Thursday, August 30, 2012

Hey Venus, how about one more for the road?

Go on, it won’t harm you. Flush it down with aplomb; let the rest drown their sorrows out in the meadow.

Just one more slam title, to accentuate to the masses that you really are one of the greats.

We all know, and accept, that you may not be the force you were of yesteryear. You won five Wimbledon’s and a couple of US Open’s back in the pomp of your mid twenties.

Those were the days, the days when your competitors would have no choice but to succumb to your brutal talents. That is why, I suppose, you were World number one.

Never could you be accused of being drunk in charge of a tennis racquet, such was – and is – your talent. You were the star, burning brightly, as you destructively went about dismantling a bevy of tennis princesses. Davenport, Henin, Clijsters, Hingis, Capriati and the like, you had their measure. They may have been the princesses of the circuit, but you were the queen. And rule you did.

Even that young upstart sister of yours, Serena, more often than not would be at your mercy, doing your bidding. You shone above all.

You achieved the rush that one gets when perched upon the giddy heights of world domination. The thrill of winning the holy grail of Tennis, Wimbledon, in front of ten thousand adoring fans, that’s what it is all about. It doesn’t get much better than that. Or perhaps it does. For, to win in your own Country, now that really is something. And you did it twice.

Twice you won in New York, the city that never sleeps. It’s where you regularly dealt with your foe in a New York minute. Such was your ruthlessness that they would come and they would go, with you swatting the parasites away with the efficiency of the most disdainful of tennis dictators.

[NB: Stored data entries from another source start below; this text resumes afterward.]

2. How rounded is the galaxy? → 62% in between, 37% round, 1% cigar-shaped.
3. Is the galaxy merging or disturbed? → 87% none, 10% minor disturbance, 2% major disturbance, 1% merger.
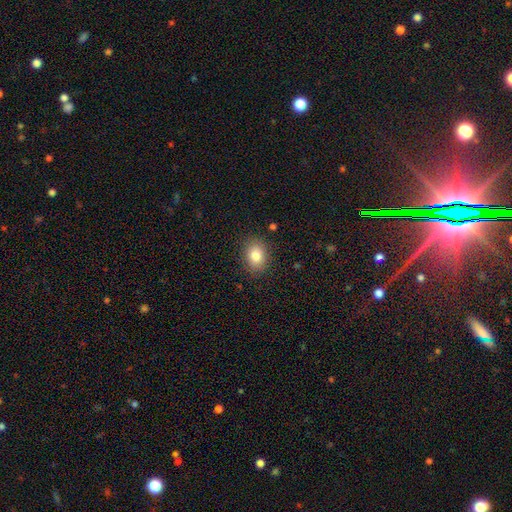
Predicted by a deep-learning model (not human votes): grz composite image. It shows a smooth galaxy with no disk features (82%) that is in between round and cigar-shaped (60%). Merging: none (87%).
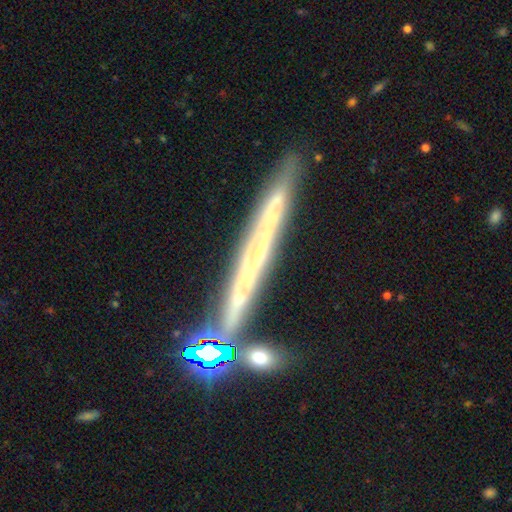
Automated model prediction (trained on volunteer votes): This appears to be a featured or disk galaxy (63%) viewed edge-on (91%) with no central bulge (79%). Merging: none (78%).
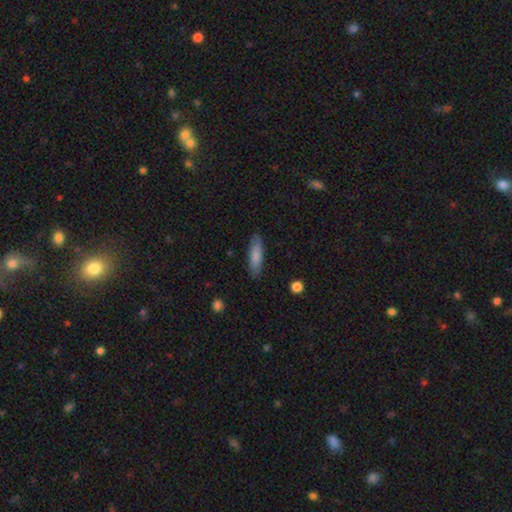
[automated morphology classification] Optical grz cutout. It shows a smooth galaxy with no disk features (82%) that is cigar-shaped (60%). Merging: none (87%).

Then, as with every reign, you lost your Midas touch. That perch that you looked down upon the mere mortals of this highly competitive sport suddenly dumped upon you. The star had lost its aura, the glow was no more as the planets failed to align for the once mighty Venus.

The titles were no longer a foregone conclusion. Serena overtook you, challenging the family hierarchy. You were on a slippery slope, and it wasn’t to nowhere. Indeed, it was all downhill, slip sliding your way into the murky dusk of oblivion.

But now is the opportunity to put a halt to this malaise, to rise, like the mighty phoenix, from the ashes to once again soar into the stratosphere of ball playing splendour. This is the time to show all and sundry that the grand old lady of the pro circuit is still alive and kicking, that she is still capable of the grandest of performances and that age has not wearied the mind, nor body.

Come on, do it one more time, Venus.

We’re all behind you, willing you on as you climb yet another peak in what has been a stellar career. After all, there is nothing quite like a fairytale ending to keep the sporting hearts of the world upbeat.

So now is the time to find that peerless form whereby your racquet head is once again firing down the most menacing of serves, pounding your opposition into submission. And those ground strokes – fearsome things they are. Feel free to, once again, allow them their day in the sun with the fluff of a ball fluttering in awe at the mastery of a magician that regularly has balls bidding a sniggering adieu to many a wrong footed foe.

How about it, Venus? Just one more for the road, to sign off in style, and allow those that once feted over the grandest of them all a chance to see that, yes indeed, the queen is still alive.